Geochemical and Geostatistical Studies for Estimating Gold Grade in Tarq Prospect Area by K-Means Clustering Method ()
1. Introduction
In recent years, due to the high dependence of mineral projects on the precise determination of the tonnage of mineral materials, the various methods have been developed to estimate the grade such as geometric methods based on distance and geostatistics [1] [2].
Each method has limitations and disadvantages which affect the accuracy of the estimation [3]. One of the new methods is the grade estimation using the clustering. The cluster analysis methods are widely used in the earth sciences. The cluster grouping method is used to classify geochemical data [4].
The cluster analysis connects the observations to each other which together have many similarities, then, the observations consecutively connect them which are mostly similar to previous observations [5]. In other words, in clustering, we try to divide the data into clusters that the similarity is maximized between the data within each cluster and it is minimized between the data within the different clusters [6]. No classes already exist in the clustering method and in fact, the variables are not divided independently and dependently, but here, the search is performed to access groups of data which are similar to each other and the behaviors can be better identified by discovering these similarities and it can be operated to achieve a better result based on them [7]. The clustering method is an indirect method; this means that it can be used even when there is no previous information from the internal structure of the database. This method can be used to discover hidden patterns and improve the performance of direct methods [8].
The K-means method is one of the methods for clustering the data in data mining. It is an exclusive and planar method which has been widely studied by different researchers and attempts to cluster the samples with the specified number of k classes so that the total Euclidean intervals of each sample are minimized from the center of the class which has been assigned to it [9].
The K-means methods are used to properly analyze the data behavior and available analyses to each other. Some of its applications include: the division of the geological terrain [10] , the classification of the effect of vegetation and the recovery of water health in the Mediterranean coast forests [11] , the presentation of geochemical patterns in mineral areas [12] , predicting the organic carbon in the intelligent systems [13] , and determining the effect of gas diffusion in urban environments [14].
In this article, the behavior of the gold, arsenic, and antimony elements has been evaluated using K-means method, MATLAB and SPSS software based on the data collected from the drainage sediments and then, the gold grade is estimated using the results.
2. The Study Area
The study area is the geochemical sheet 1:100.000 of stream sediments called Tarq which is provided by the Geological Survey of Iran with code 6356 and it is located in the geographic latitudes are 24˚51' to 24˚52', and the latitudes are 55˚32' to 33˚33' [15].
This area is located in Isfahan province as well as the area divides into two distinct eastern and western parts by the Kohroud Mountain range with the west bank and Karkas Mountain with a height of 3895 m. Northeast low altitude plain has an average height of 1000 m which is outside the studied area and the southwest plain called Robat Sultan has nearly 1650 m altitude and there will be farming more or less in it [16].

**********

**CHECK YOUR UNDERSTANDING**
A. Write out the section of the Tarq gold-grade study that begins at the words "1. Introduction" and ends after "geostatistics [1] [2].".
B. Extend the text on estimating gold grade in the Tarq prospect area, continuing from its final sentence.
The data further down have no connection to the gold-grade study of the Tarq area.

**********

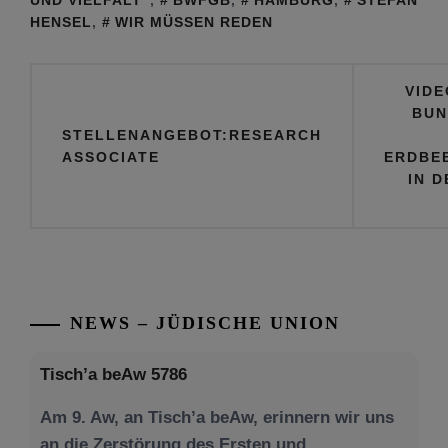
UND VIELFALT“
,
BWFGB
,
HAMBURG
,
STEFAN
HENSEL
,
WIR MÜSSEN REDEN
Beitragsnavigation
VID
BUN
STELLENANGEBOT:RESEARCH
ASSOCIATE
ERDBE
IN D
NEWS – JÜDISCHE UNION
Tisch’a beAw 5786
Am 9. Aw, an Tisch’a beAw, erinnern wir uns
an die Zerstörung des Ersten und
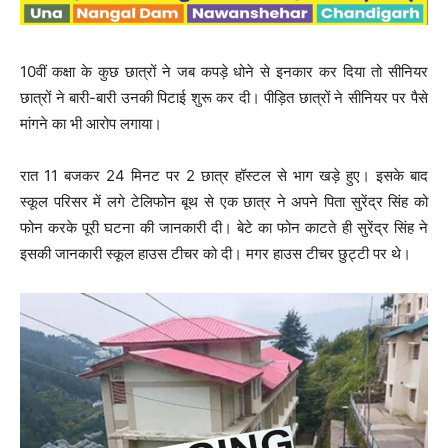
10वीं कक्षा के कुछ छात्रों ने जब कपड़े धोने से इनकार कर दिया तो सीनियर
छात्रों ने बारी-बारी उनकी पिटाई शुरू कर दी। पीड़ित छात्रों ने सीनियर पर पैसे
मांगने का भी आरोप लगाया।
रात 11 बजकर 24 मिनट पर 2 छात्र हॉस्टल से भाग खड़े हुए। इसके बाद
स्कूल परिसर में लगे टेलिफोन बूथ से एक छात्र ने अपने पिता सुरेंद्र सिंह को
फोन करके पूरी घटना की जानकारी दी। बेटे का फोन काटते ही सुरेंद्र सिंह ने
इसकी जानकारी स्कूल हाउस टीचर को दी। मगर हाउस टीचर छुट्टी पर थे।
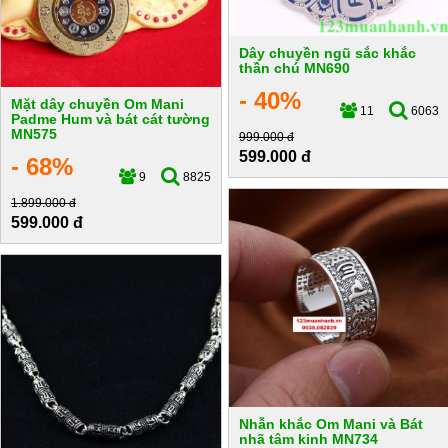
Dây chuyền ngũ sắc khắc
thần chú MN690
- 40%
Mặt dây chuyền Om Mani
11
6063
Padme Hum và bát cát tường
MN575
999.000 đ
599.000 đ
- 68%
9
8825
1.899.000 đ
599.000 đ
Nhẫn khắc Om Mani và Bát
nhã tâm kinh MN734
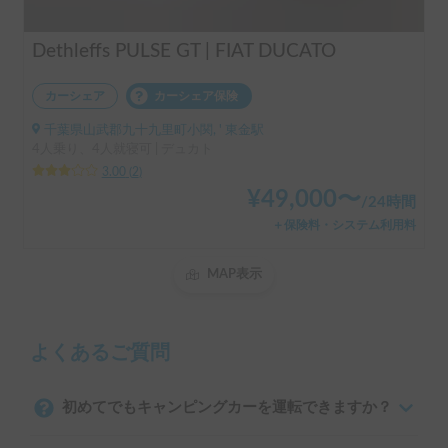
Dethleffs PULSE GT | FIAT DUCATO
カーシェア
カーシェア保険
千葉県山武郡九十九里町小関, ' 東金駅
4人乗り、4人就寝可 | デュカト
3.00
(
2
)
¥
49,000
〜
/
24時間
＋保険料・システム利用料
MAP表示
よくあるご質問
初めてでもキャンピングカーを運転できますか？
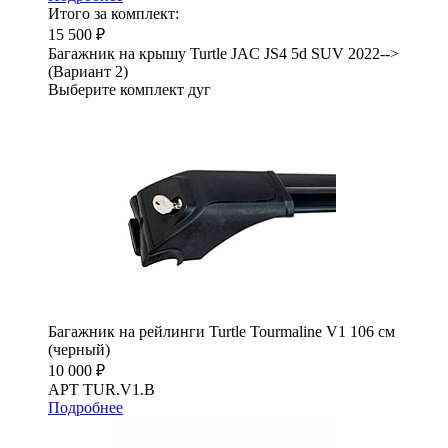
Итого за комплект:
15 500 ₽
Багажник на крышу Turtle JAC JS4 5d SUV 2022-->
(Вариант 2)
Выберите комплект дуг
Багажник на рейлинги Turtle Tourmaline V1 106 см
(черный)
10 000 ₽
АРТ TUR.V1.B
Подробнее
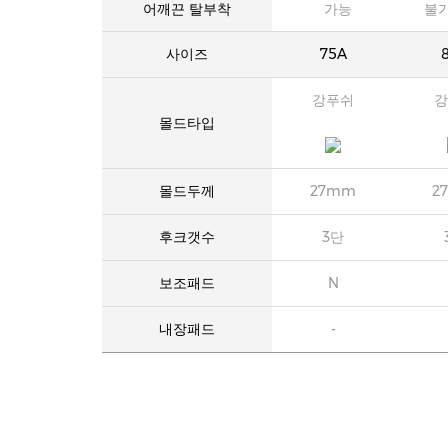
어깨끈 탈부착
가능
불
사이즈
75A
강푸쉬
강
몰드타입
몰드두께
27mm
2
후크갯수
3단
보조패드
N
내장패드
-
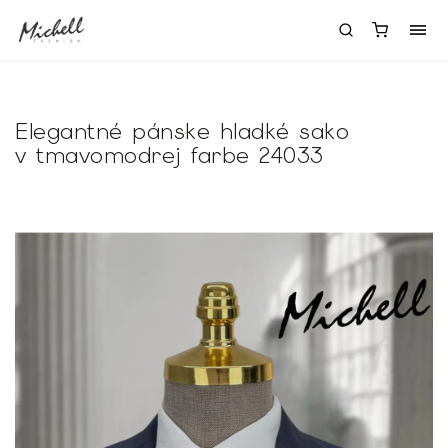
Elegantné pánske hladké sako
v tmavomodrej farbe 24033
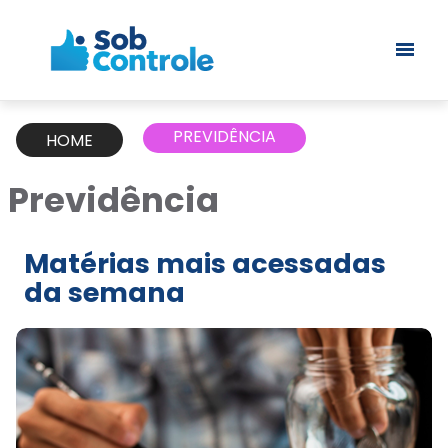
PREVIDÊNCIA
HOME
Previdência
Matérias mais acessadas
da semana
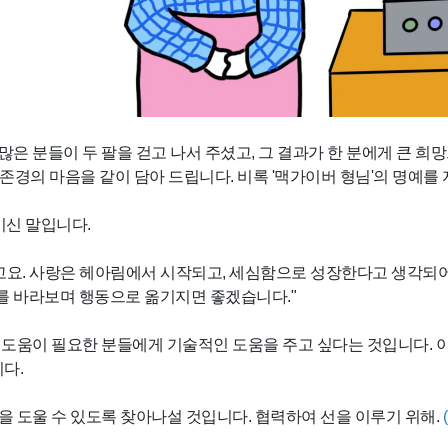
해 많은 분들이 두 팔을 걷고 나서 주셨고, 그 결과가 한 분에게 큰
존경의 마음을 같이 담아 드립니다. 비록 '맥가이버 형님'의 명예를
신 말입니다.
라고요. 사랑은 헤아림에서 시작되고, 세심함으로 성장한다고 생각되
를 바라보며 행동으로 옮기지면 좋겠습니다."
 도움이 필요한 분들에게 기술적인 도움을 주고 싶다는 것입니다.
다.
 도울 수 있도록 찾아나설 것입니다. 협력하여 선을 이루기 위해.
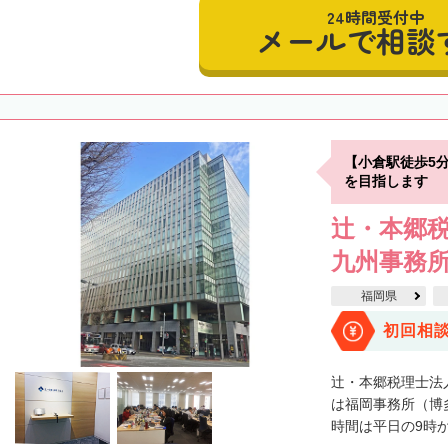
24時間受付中
メールで相談
【小倉駅徒歩5
を目指します
辻・本郷税
九州事務
福岡県
初回相
辻・本郷税理士法
は福岡事務所（博
時間は平日の9時から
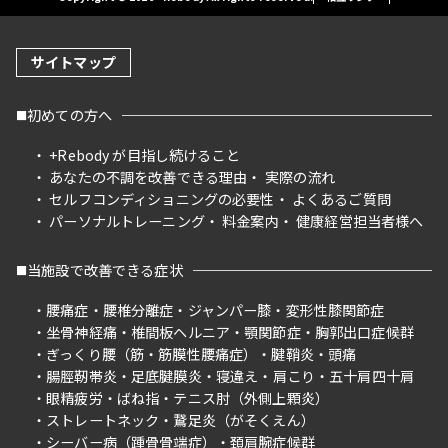
サイトマップ
初めての方へ
+Rebody が目指し続けること
あなたの不調を改善できる理由
実際の流れ
セルフコンディショニングの必要性
よくあるご質問
パーソナルトレーニング
料金案内
健康経営担当者様へ
当施設で改善できる症状
腰痛症
腰椎分離症
ジャンパー膝
変形性膝関節症
坐骨神経痛
椎間板ヘルニア
顎関節症
胸郭出口症候群
ぎっくり腰（筋・筋膜性腰痛症）
腱鞘炎
頭痛
腸脛靭帯炎
足底腱膜炎
寝違え
肩こり
五十肩四十肩
眼精疲労
ばね指
テニス肘（外側上顆炎）
ストレートネック
鵞足炎（がそくえん）
シーバー病（踵骨骨端症）
頚肩腕症候群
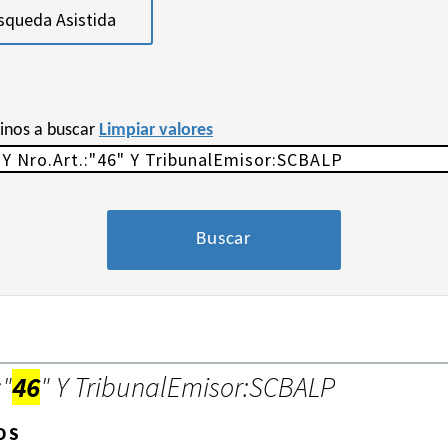
squeda Asistida
minos a buscar
Limpiar valores
:"
46
" Y TribunalEmisor:SCBALP
OS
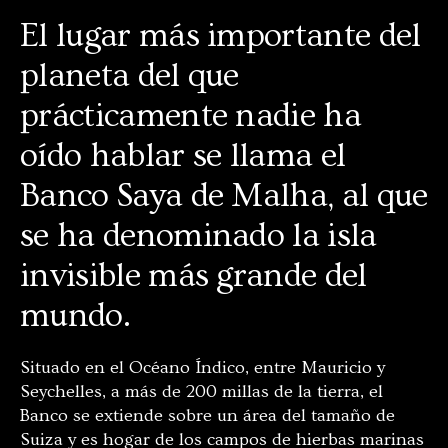
El lugar más importante del
planeta del que
prácticamente nadie ha
oído hablar se llama el
Banco Saya de Malha, al que
se ha denominado la isla
invisible más grande del
mundo.
Situado en el Océano Índico, entre Mauricio y
Seychelles, a más de 200 millas de la tierra, el
Banco se extiende sobre un área del tamaño de
Suiza y es hogar de los campos de hierbas marinas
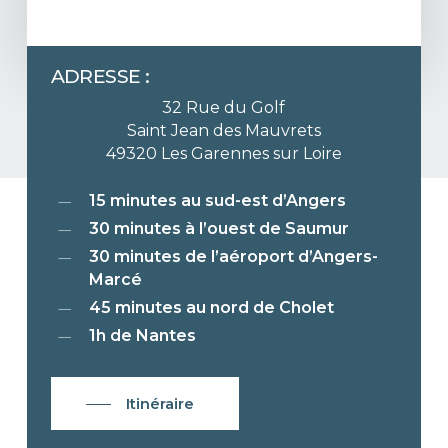
Skin
that
glows,
guaranteed.
ADRESSE :
32 Rue du Golf
Saint Jean des Mauvrets
49320 Les Garennes sur Loire
15 minutes au sud-est d’Angers
30 minutes à l’ouest de Saumur
30 minutes de l’aéroport d’Angers-
Marcé
45 minutes au nord de Cholet
1h de Nantes
Itinéraire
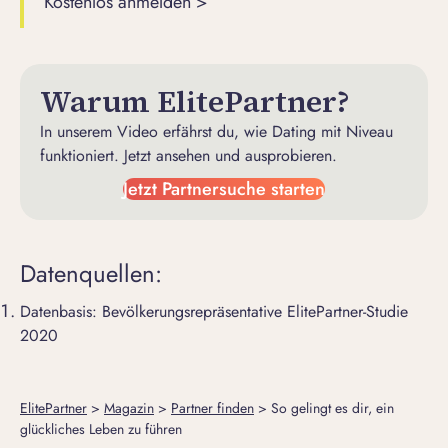
Kostenlos anmelden >
Warum ElitePartner?
In unserem Video erfährst du, wie Dating mit Niveau
funktioniert. Jetzt ansehen und ausprobieren.
Jetzt Partnersuche starten
Datenquellen:
Datenbasis: Bevölkerungsrepräsentative ElitePartner-Studie
2020
ElitePartner
>
Magazin
>
Partner finden
>
So gelingt es dir, ein
glückliches Leben zu führen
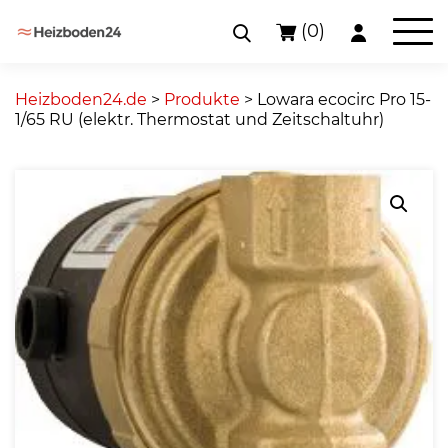
(0)
Skip
to
Heizboden24.de
>
Produkte
>
Lowara ecocirc Pro 15-
content
1/65 RU (elektr. Thermostat und Zeitschaltuhr)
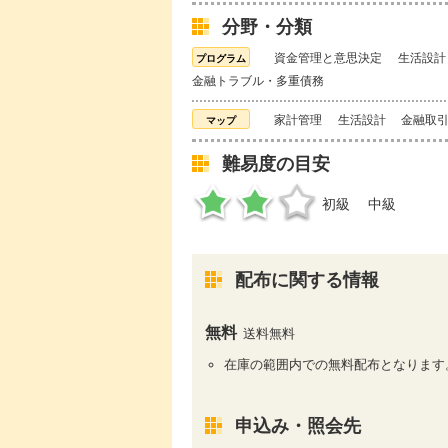
分野・分類
資金管理と意思決定
生活設計
金融トラブル・多重債務
家計管理
生活設計
金融取
難易度の目安
初級
中級
配布に関する情報
無料
送料無料
在庫の範囲内での無料配布となります
申込み・照会先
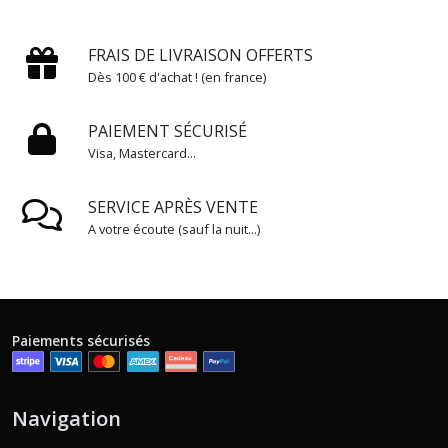
(5)
FRAIS DE LIVRAISON OFFERTS
Dès 100 € d'achat ! (en france)
Afficher
les
résultats
PAIEMENT SÉCURISÉ
Visa, Mastercard...
SERVICE APRÈS VENTE
A votre écoute (sauf la nuit...)
Paiements sécurisés
Navigation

**********

**RESPONSES BY ITEM NUMBER**
A.
1. Introduction
In recent years, due to the high dependence of mineral projects on the precise determination of the tonnage of mineral materials, the various methods have been developed to estimate the grade such as geometric methods based on distance and geostatistics [1] [2].

B.
Kahroud and Garrison Mountains divided the drainages of an area into two distinct networks from each other. Eastern network flows to the sabulous and southwest drainages join the Zayandehrood River in the east of Isfahan. Tame rivers have a constant flow on the eastern hillside of Karkas Mountain and most of the springs are on the hillsides of this mountain (Figure 1). Some springs have Calcium bicarbonate to a great extent which they create the sediment of travertine stone in the area. The annual rainfall was reported at 51.8 mm [17].
General Geology of the Area
The stratigraphy of the zone consists of Precambrian to Quaternary rocks, which
Figure 1. Location of samples and stream in the area [15].
are described from the old to the new, respectively. The upper Precambrian and the former Cambrian units are yellow-tufted dolomites which in the shale and lime layers are observed. This unit has a thickness of about 360 m [17] [18].
The sedimentary rocks are more clastic and the lower part of them is related to Cambrian and Ordovician which are located in the sequence of red sandstone layers. Generally, this unit consists of yellow silicified dolomite rocks, red shale, bright yellow or gray Trilobite Limestone, Red and green sandy shale [18] [19].
The doleritic rocks are formed in the Silurian and Devonian unit and red ce-ment clay and hematite sandstones are located in these dolerites. In the following, the alternation of yellow sandstone layers and dark dolomite are created with interlayers of red shale. In the upper part, the layers of limestone and dolomite have been made with a thickness of 140 which contain brachiopod, trilobite, coral, and tentaculite fossils [18] [19]. This unit is bright gray which turns into black brachiopod limestone in the upper part and it has an interlayer of oolite and pizzolite (Figure 2).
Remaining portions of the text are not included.